For someone who complains about the over-use of healthcare, it is bizarre to favour per-visit payments over per-patient. The result of per-visit payments is that GPs are encouraged to have patients visit them as much as the patient likes, or even more, because the GP gets paid every time. There is no pressure to reduce the number of attendances or to provide an ‘efficient’ service that provides the best healthcare in the minimum amount of time. Capitation payments, as seen in the UK, tend to under-provide healthcare – but then I thought the complaint of Hoskin was the over-use of healthcare in the UK, so he should like any models that counter this.
GPs in the UK are private company groups or self-employed private contractors within the system – just as Hoskin says occurs in France. So there is no difference there. Hoskin then goes on to praise a system in which highly paid doctors do work that could be done by lower-paid administrators, and in which individuals have to have money up-front to pay for some healthcare, thus restricting the access of the poorest to timely and appropriate healthcare.

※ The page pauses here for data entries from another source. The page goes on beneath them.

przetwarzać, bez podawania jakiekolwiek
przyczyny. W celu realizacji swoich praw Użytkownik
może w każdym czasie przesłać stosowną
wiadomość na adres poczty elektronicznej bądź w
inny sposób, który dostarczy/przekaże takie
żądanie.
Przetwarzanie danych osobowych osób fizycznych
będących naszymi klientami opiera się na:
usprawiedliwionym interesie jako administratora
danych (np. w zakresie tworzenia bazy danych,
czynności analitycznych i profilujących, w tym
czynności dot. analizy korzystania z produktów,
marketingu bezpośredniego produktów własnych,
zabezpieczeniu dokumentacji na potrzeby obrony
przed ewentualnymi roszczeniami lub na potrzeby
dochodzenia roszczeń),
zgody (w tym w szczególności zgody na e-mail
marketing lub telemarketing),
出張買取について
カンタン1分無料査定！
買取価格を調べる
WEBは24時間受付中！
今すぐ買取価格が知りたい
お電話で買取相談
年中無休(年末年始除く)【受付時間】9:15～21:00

He talks about not needing to ‘ration access to consultants’ without discussing whether this a unique feature of the French model, or the consequence – regardless of model – of having a higher ratio of consultants to patients, a better primary care system, a higher level of health in the population generally, or some other factor. Or, as Hoskin later admits, is simply the consequence of investing properly in preventative medicine and prompt treatment – neither of which are a necessary or unique feature of any model of healthcare provision, and neither of which is encouraged by complaints about people seeking healthcare unnecessarily!

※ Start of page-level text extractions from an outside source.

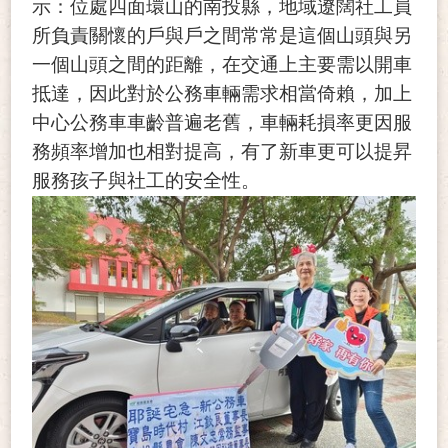
示
：
位處四面環山的南投縣，地域遼闊社工員
所負責關懷的戶與戶之間常常是這個山頭與另
一個山頭之間的距離，在交通上主要需以開車
抵達，因此對於公務車輛需求相當
倚賴
，加上
中心公務車車齡普遍老舊，
車輛耗損率
更
因服
務頻率
增加
也相對提高，有了新車更
可以
提昇
服務孩子
與社工
的安全性。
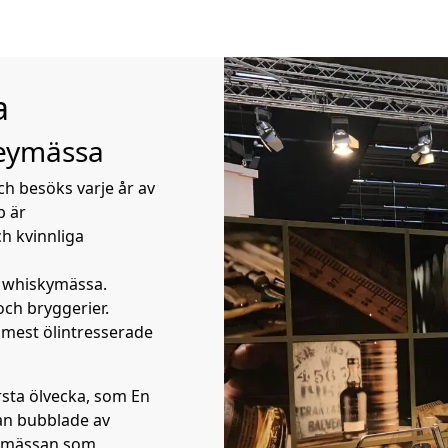
a
keymässa
h besöks varje år av
p är
h kvinnliga
h whiskymässa.
ch bryggerier.
 mest ölintresserade
sta ölvecka, som En
kan bubblade av
d mässan som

Hoskin says that ‘the medics seem to control the running of the hospitals and other facilities, not the government’ but I am not sure that he has proven the converse – that the UK government runs hospitals. UK hospitals are paid per procedure and have their own managers, not government ministers, managing each hospital. There may be some political requirements, but France will have those too; it is part of being a modern country that there are certain standards which governments hold businesses to, including medical businesses. And because hospitals and GP practices in the UK do not get however much money they ask for, they – like French hospitals – will “see the benefit of having an absolute minimum of administrative overheads”.
In essence, Hoskin has taken every aspect of French healthcare and assumed that it is a source of good and the reason why France has better outcomes. In reality, some of the differences he has observed may be problematic rather than beneficial, whilst others – such as France having 25% more medically qualified professionals per head of population – are not particular, let alone central, to any particular model of funding. Others may simply be irrelevant.
The NHS is not the only way to organise a health service, but single-payer systems are cheaper than multi-payer versions. Brits want to learn from foreigners, but we aren’t going to restrict ourselves to only looking across the channel. We will look globally and take all the evidence, which saves us from post-hoc just-so-stories about which individual difference between us and one other country is the difference that matters.